+++ Provided data

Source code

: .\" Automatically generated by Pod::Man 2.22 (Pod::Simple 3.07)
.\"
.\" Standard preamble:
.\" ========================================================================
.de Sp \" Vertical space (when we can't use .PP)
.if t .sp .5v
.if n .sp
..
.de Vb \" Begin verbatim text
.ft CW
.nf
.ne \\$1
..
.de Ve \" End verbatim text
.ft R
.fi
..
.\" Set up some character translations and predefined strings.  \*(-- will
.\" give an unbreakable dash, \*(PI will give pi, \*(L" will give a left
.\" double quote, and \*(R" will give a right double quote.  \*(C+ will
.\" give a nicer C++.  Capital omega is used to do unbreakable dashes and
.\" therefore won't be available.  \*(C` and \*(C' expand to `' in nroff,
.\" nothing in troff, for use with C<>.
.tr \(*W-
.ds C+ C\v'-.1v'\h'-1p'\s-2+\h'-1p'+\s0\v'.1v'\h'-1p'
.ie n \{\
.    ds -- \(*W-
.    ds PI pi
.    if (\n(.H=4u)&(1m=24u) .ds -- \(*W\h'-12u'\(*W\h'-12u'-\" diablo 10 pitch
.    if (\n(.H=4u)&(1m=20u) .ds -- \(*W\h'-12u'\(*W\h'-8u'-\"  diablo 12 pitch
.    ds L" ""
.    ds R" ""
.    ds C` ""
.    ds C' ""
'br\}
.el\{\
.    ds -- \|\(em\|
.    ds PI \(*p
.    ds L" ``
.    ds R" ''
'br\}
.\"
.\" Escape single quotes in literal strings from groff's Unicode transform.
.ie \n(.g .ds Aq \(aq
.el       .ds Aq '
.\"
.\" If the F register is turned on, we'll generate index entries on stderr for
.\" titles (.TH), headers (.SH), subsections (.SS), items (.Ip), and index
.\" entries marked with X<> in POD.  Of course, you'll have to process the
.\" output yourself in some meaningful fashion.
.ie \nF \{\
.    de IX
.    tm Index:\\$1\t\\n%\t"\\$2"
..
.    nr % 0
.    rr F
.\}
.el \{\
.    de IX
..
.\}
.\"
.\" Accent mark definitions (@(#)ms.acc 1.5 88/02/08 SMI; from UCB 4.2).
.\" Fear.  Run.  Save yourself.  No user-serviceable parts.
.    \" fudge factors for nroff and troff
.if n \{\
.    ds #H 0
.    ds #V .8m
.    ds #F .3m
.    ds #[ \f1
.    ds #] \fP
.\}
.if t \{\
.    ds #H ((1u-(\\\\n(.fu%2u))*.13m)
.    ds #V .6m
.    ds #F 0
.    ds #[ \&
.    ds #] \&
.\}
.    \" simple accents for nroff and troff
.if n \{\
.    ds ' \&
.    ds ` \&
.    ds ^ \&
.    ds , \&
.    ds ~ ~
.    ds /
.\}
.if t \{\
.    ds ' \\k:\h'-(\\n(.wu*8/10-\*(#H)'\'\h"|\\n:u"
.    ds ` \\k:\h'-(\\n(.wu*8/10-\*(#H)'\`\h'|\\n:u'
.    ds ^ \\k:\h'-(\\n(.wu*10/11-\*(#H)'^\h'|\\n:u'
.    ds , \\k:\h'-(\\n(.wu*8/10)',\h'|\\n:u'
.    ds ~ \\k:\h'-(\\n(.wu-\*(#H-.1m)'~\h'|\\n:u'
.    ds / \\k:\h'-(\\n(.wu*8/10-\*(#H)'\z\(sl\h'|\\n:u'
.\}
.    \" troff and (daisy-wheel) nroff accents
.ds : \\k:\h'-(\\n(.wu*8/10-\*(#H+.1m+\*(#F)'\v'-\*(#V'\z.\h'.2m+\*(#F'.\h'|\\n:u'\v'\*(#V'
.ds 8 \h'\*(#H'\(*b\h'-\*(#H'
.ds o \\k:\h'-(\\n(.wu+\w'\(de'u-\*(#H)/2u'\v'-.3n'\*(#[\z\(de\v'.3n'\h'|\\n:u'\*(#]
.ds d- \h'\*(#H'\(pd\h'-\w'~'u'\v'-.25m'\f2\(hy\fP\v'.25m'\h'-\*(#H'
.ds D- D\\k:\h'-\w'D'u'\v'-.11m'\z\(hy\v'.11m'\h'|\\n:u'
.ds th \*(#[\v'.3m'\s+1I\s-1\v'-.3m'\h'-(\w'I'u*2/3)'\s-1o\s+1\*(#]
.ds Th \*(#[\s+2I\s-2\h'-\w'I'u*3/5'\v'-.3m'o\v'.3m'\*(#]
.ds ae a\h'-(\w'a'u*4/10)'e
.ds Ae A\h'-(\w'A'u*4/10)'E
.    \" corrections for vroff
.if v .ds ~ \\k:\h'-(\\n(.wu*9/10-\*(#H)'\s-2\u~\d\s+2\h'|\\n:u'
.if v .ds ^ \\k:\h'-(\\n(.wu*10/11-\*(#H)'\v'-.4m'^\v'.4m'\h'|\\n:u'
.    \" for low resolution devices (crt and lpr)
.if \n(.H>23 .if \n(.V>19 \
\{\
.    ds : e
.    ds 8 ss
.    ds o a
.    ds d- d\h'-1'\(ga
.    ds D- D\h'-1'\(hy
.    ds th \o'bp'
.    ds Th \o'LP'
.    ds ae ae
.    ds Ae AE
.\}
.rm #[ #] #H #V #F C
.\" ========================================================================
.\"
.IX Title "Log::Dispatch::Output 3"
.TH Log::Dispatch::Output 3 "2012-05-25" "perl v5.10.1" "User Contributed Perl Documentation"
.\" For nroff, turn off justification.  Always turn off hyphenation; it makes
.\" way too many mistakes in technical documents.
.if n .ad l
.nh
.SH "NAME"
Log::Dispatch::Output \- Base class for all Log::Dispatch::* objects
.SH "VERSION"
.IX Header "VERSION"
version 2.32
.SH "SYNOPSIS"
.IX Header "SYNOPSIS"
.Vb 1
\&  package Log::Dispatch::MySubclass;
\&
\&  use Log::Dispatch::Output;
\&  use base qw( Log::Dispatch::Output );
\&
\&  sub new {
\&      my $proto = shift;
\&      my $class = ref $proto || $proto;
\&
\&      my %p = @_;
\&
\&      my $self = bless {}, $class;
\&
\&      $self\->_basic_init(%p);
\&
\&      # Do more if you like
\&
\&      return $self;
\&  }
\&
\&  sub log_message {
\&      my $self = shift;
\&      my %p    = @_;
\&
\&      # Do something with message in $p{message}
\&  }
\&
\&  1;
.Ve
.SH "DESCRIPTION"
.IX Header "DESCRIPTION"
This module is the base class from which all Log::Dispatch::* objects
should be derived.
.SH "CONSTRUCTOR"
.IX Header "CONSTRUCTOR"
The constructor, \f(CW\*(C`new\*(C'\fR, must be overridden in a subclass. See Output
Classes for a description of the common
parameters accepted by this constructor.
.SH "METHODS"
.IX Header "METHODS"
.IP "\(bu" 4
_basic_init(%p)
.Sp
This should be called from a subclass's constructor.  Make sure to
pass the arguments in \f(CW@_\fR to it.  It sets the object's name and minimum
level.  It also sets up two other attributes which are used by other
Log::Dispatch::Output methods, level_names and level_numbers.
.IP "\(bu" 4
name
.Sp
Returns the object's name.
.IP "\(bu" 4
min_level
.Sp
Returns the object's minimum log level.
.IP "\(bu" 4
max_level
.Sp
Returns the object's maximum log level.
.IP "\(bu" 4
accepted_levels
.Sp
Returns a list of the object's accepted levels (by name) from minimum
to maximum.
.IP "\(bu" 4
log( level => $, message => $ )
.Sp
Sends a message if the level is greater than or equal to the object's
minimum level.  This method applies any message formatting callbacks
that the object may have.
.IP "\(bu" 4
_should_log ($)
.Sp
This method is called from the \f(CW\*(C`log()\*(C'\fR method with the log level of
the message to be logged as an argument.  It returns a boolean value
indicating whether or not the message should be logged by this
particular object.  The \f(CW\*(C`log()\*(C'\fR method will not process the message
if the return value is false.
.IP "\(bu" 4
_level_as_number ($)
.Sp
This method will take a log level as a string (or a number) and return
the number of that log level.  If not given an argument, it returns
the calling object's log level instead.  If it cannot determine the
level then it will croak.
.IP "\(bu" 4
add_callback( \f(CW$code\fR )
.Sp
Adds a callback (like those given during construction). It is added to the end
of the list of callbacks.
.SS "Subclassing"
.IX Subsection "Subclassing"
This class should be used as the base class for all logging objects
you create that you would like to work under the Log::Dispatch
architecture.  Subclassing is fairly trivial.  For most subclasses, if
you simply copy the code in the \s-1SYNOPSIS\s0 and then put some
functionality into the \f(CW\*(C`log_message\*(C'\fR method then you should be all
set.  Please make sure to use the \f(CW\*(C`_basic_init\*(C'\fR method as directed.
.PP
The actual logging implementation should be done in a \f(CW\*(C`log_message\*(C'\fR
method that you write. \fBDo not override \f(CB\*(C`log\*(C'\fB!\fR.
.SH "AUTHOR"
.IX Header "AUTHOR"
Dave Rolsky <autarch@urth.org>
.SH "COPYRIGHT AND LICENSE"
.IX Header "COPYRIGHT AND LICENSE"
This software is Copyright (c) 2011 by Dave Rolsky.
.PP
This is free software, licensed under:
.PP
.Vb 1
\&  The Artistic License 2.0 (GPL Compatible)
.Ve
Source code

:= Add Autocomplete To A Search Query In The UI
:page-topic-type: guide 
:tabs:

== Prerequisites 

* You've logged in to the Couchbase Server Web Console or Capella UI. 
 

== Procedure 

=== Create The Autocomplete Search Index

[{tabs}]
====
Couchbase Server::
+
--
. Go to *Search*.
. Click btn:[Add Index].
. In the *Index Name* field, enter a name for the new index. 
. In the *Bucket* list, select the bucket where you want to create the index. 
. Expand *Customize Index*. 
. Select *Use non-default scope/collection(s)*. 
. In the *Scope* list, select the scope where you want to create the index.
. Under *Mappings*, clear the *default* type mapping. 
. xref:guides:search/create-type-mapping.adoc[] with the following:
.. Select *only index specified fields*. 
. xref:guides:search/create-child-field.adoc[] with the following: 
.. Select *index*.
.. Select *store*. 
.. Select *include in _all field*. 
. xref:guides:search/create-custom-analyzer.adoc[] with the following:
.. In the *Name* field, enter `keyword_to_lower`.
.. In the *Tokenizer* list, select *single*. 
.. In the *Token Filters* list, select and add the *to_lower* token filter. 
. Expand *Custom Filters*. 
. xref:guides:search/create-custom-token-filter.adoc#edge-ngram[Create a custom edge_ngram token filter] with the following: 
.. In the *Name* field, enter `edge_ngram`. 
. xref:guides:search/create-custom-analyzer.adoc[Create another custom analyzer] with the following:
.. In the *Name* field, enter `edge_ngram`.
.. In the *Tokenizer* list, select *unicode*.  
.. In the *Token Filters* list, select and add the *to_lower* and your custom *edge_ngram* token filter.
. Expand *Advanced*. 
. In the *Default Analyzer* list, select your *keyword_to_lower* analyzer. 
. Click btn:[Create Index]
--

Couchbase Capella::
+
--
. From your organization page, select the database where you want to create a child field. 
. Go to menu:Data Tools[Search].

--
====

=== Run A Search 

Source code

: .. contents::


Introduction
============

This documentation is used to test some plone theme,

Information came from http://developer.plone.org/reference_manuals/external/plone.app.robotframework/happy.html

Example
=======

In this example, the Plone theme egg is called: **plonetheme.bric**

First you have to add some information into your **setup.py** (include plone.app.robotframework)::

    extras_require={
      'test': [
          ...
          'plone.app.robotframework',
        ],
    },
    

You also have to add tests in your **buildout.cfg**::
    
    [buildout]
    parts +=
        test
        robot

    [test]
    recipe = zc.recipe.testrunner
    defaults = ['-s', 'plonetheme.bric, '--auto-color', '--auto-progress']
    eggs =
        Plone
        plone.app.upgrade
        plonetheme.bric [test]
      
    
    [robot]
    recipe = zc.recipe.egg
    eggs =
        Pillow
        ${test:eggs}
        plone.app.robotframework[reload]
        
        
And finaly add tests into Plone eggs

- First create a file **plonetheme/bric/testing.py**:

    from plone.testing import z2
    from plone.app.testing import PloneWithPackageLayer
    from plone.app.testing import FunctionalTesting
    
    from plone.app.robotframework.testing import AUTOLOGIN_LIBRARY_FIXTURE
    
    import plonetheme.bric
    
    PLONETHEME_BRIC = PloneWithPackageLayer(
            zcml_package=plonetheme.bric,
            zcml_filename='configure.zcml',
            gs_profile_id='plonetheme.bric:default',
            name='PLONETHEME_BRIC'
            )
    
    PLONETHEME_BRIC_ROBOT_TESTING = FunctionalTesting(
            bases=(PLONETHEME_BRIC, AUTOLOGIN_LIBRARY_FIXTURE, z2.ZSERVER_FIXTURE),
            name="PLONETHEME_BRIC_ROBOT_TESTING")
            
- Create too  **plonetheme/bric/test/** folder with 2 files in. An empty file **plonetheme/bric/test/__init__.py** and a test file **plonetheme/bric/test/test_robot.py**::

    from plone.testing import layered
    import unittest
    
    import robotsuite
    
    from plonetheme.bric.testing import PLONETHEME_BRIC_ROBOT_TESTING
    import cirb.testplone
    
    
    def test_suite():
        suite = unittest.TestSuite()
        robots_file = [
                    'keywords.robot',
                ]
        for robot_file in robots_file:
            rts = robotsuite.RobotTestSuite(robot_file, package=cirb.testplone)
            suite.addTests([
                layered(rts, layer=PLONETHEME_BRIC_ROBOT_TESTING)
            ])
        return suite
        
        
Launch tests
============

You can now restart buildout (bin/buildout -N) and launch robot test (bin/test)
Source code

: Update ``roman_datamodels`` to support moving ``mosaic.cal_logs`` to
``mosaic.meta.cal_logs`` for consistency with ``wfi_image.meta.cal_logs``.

++++++

» Exercise instructions: The answer must be a verbatim transcription of the entries above, from the first line through the line that contains "diablo 10 pitch", and nothing more.

» Answer space:
Source code

: .\" Automatically generated by Pod::Man 2.22 (Pod::Simple 3.07)
.\"
.\" Standard preamble:
.\" ========================================================================
.de Sp \" Vertical space (when we can't use .PP)
.if t .sp .5v
.if n .sp
..
.de Vb \" Begin verbatim text
.ft CW
.nf
.ne \\$1
..
.de Ve \" End verbatim text
.ft R
.fi
..
.\" Set up some character translations and predefined strings.  \*(-- will
.\" give an unbreakable dash, \*(PI will give pi, \*(L" will give a left
.\" double quote, and \*(R" will give a right double quote.  \*(C+ will
.\" give a nicer C++.  Capital omega is used to do unbreakable dashes and
.\" therefore won't be available.  \*(C` and \*(C' expand to `' in nroff,
.\" nothing in troff, for use with C<>.
.tr \(*W-
.ds C+ C\v'-.1v'\h'-1p'\s-2+\h'-1p'+\s0\v'.1v'\h'-1p'
.ie n \{\
.    ds -- \(*W-
.    ds PI pi
.    if (\n(.H=4u)&(1m=24u) .ds -- \(*W\h'-12u'\(*W\h'-12u'-\" diablo 10 pitch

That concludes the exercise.